**REQUIRED WORK**.
Write out every line of the rows below, leaving out the pictures, and shift both numbers of each second-view dot position up by 142. Keep all other lines unchanged.

**DATA IN THIS EXERCISE**.
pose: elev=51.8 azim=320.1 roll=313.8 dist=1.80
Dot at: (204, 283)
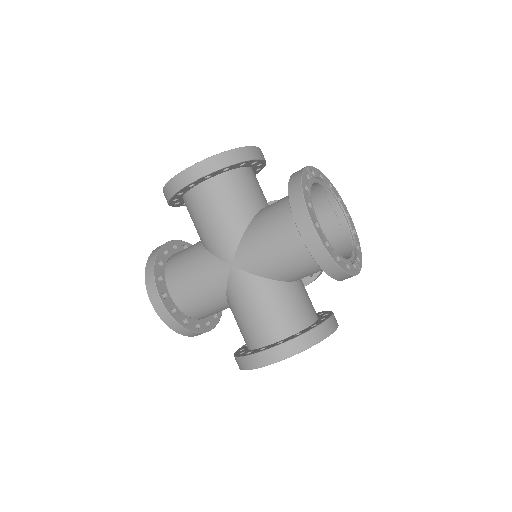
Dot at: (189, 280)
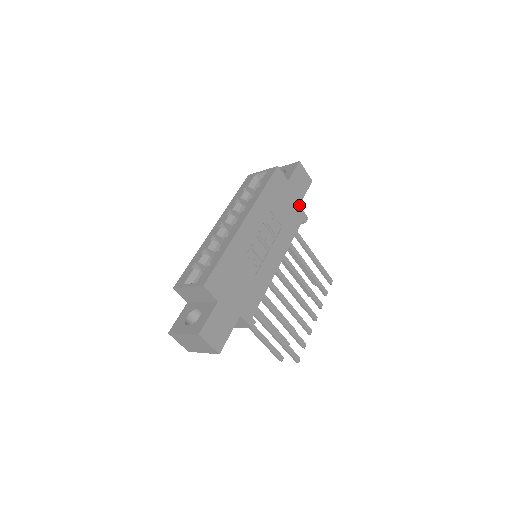
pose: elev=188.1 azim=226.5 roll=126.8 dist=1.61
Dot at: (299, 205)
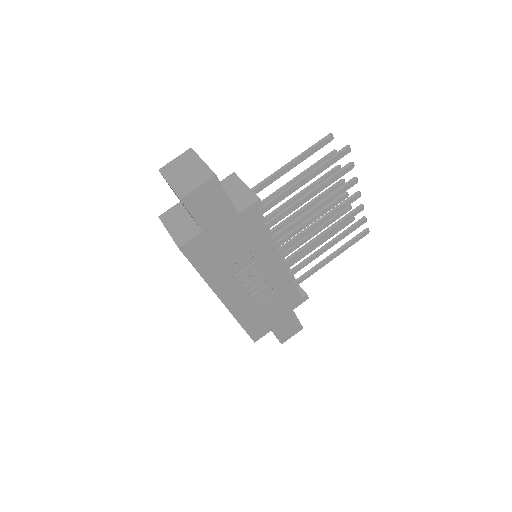
Dot at: (238, 215)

**FINISHED ANSWER**.
pose: elev=51.8 azim=320.1 roll=313.8 dist=1.80
Dot at: (204, 283)
Dot at: (331, 422)
pose: elev=188.1 azim=226.5 roll=126.8 dist=1.61
Dot at: (299, 205)
Dot at: (380, 357)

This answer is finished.